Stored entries
+===+

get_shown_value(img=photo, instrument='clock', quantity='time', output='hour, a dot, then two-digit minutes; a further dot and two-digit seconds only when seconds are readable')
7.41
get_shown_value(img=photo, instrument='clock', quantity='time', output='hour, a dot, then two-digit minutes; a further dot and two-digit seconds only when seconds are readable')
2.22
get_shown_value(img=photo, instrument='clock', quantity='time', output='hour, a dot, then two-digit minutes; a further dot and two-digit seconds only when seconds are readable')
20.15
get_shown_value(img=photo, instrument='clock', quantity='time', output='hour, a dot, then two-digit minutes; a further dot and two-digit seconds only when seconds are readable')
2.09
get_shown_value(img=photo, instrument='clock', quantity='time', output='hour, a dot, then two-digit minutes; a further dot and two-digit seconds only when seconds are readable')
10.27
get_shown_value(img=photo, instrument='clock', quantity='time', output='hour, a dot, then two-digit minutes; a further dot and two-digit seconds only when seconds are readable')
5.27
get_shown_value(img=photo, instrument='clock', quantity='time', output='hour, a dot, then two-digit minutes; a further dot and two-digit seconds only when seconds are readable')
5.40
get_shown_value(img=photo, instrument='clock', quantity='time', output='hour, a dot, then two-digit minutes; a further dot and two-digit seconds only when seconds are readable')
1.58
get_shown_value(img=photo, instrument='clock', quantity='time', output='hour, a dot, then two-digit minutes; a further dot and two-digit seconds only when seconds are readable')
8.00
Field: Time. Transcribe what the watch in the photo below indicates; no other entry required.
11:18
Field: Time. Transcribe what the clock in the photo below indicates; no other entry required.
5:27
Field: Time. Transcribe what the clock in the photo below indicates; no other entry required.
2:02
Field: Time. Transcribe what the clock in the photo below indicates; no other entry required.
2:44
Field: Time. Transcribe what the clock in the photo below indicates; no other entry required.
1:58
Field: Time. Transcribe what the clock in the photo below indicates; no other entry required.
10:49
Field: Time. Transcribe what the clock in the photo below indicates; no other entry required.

+===+

WHAT THE TASK REQUIRES.
Could you duplicate all of the data above line for line, with no changes?

WRITTEN RESPONSE.
get_shown_value(img=photo, instrument='clock', quantity='time', output='hour, a dot, then two-digit minutes; a further dot and two-digit seconds only when seconds are readable')
7.41
get_shown_value(img=photo, instrument='clock', quantity='time', output='hour, a dot, then two-digit minutes; a further dot and two-digit seconds only when seconds are readable')
2.22
get_shown_value(img=photo, instrument='clock', quantity='time', output='hour, a dot, then two-digit minutes; a further dot and two-digit seconds only when seconds are readable')
20.15
get_shown_value(img=photo, instrument='clock', quantity='time', output='hour, a dot, then two-digit minutes; a further dot and two-digit seconds only when seconds are readable')
2.09
get_shown_value(img=photo, instrument='clock', quantity='time', output='hour, a dot, then two-digit minutes; a further dot and two-digit seconds only when seconds are readable')
10.27
get_shown_value(img=photo, instrument='clock', quantity='time', output='hour, a dot, then two-digit minutes; a further dot and two-digit seconds only when seconds are readable')
5.27
get_shown_value(img=photo, instrument='clock', quantity='time', output='hour, a dot, then two-digit minutes; a further dot and two-digit seconds only when seconds are readable')
5.40
get_shown_value(img=photo, instrument='clock', quantity='time', output='hour, a dot, then two-digit minutes; a further dot and two-digit seconds only when seconds are readable')
1.58
get_shown_value(img=photo, instrument='clock', quantity='time', output='hour, a dot, then two-digit minutes; a further dot and two-digit seconds only when seconds are readable')
8.00
Field: Time. Transcribe what the watch in the photo below indicates; no other entry required.
11:18
Field: Time. Transcribe what the clock in the photo below indicates; no other entry required.
5:27
Field: Time. Transcribe what the clock in the photo below indicates; no other entry required.
2:02
Field: Time. Transcribe what the clock in the photo below indicates; no other entry required.
2:44
Field: Time. Transcribe what the clock in the photo below indicates; no other entry required.
1:58
Field: Time. Transcribe what the clock in the photo below indicates; no other entry required.
10:49
Field: Time. Transcribe what the clock in the photo below indicates; no other entry required.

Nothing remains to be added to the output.